— REQUIREMENTS —
From the blog post about the first day of drilling below, write out the passage starting with "It wasn't until" and going on through "was a blessing.", word for word.

— DOCUMENT SECTION —
Thursday, November 17, 2011

On the First Day of Drilling...a pear tree would have been nice.

Weather: 
warm, sunny morning
hot, sunny midday
hot, muggy, cloudy afternoon
The pigs wanted to root in the yard, but were terrified of the drill and the local dogs.  You can see the drill rig in the background.

A little girl joined me on the porch to watch the action.

The drill rig and the marvelous blue tarp of heaven.  

The guys were separating pebbles for the filter from sand for the concrete. 

Cuttings after the mud was washed off.  This was the rock we had so much trouble getting through.


Day 1 of drilling was a lot of fun.  Since we were all learning, it was great to be active, but laid-back.  I thoroughly enjoyed each position rotation for its own merit--driller for the break, assistant driller for the painting the pipes with oil and the relative complexity of the tasks, tool pusher for taking samples of the cuttings and seeing what kind of gunk we were progressing through.  The significance of the tool-pusher is that the cuttings would let us know when water was close or not.  There was no spurting or bubbling up of water when we "hit" it.  The geology would let us know by giving us tiny gravel/sand cuttings.  The helper's task of keeping the pits clean was mostly overtaken by the locals, so that person drank water. 

We drilled 80 feet, finally getting stuck in some rock, which put us at a standstill for an hour or so.  When the bit was spinning on the rock, I first prayed that God would remove the rock from our path.  Then God reminded me that He is the God who brought water from the rock, and that we were to, as Brian read from Psalms, "praise the Lord and the land will yield its harvest."  So I praised God for being the God who sometimes takes away obstacles in our path, but sometimes uses them as Ebenezers or mile markers of His glory and to remind us of what He has done. 

It wasn't until the poor drill couldn't take any more of the beating against the rock that our foreman called a meeting to ask us to take the whole setup down for the night and that we'd be casing tomorrow.  A light dawned in my mind--we had hit water a while back!  The whole time we were praying and worrying (the last team from our church had to move the well twice because of rock they'd hit), our drill bit was going through that rock to help the pump to be run through an aquifer--a natural purifying rock that would help the well stay clean and fresh and flowing even when drought comes.  God had indeed brought water from the rock.  The obstacle was a blessing.

— SUPPLIED DATA —
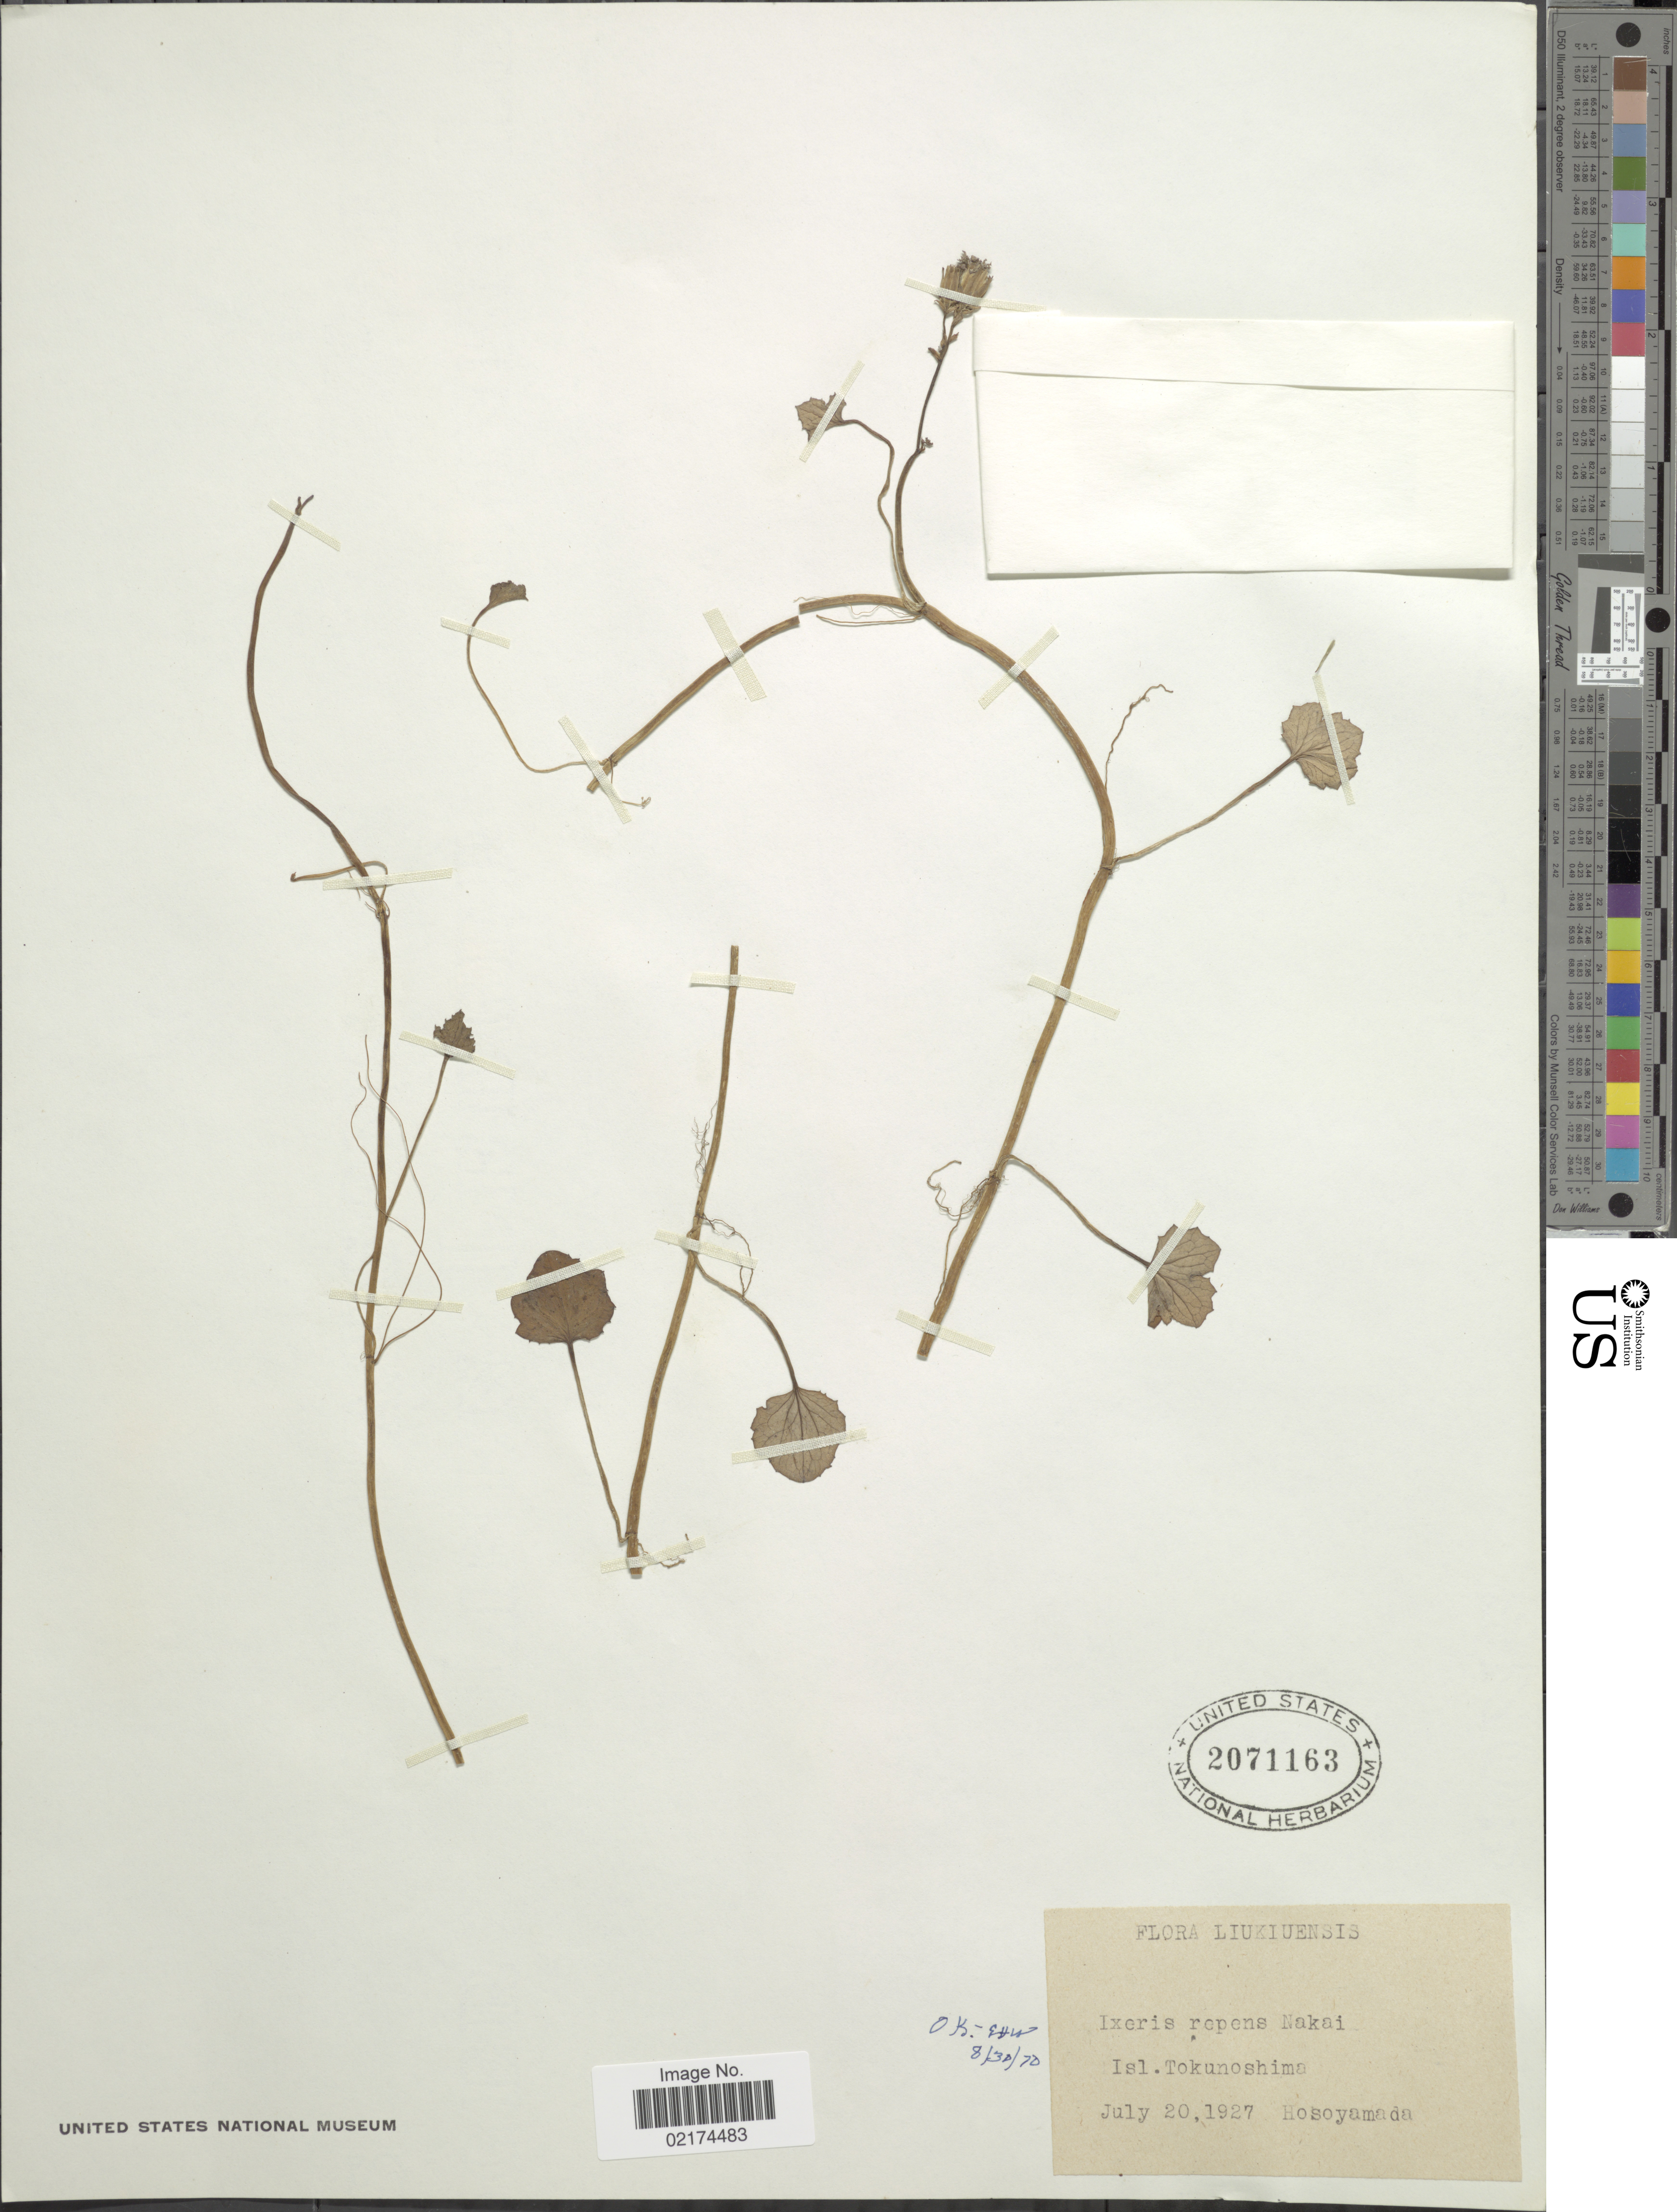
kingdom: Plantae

— FINISHED ANSWER —
It wasn't until the poor drill couldn't take any more of the beating against the rock that our foreman called a meeting to ask us to take the whole setup down for the night and that we'd be casing tomorrow.  A light dawned in my mind--we had hit water a while back!  The whole time we were praying and worrying (the last team from our church had to move the well twice because of rock they'd hit), our drill bit was going through that rock to help the pump to be run through an aquifer--a natural purifying rock that would help the well stay clean and fresh and flowing even when drought comes.  God had indeed brought water from the rock.  The obstacle was a blessing.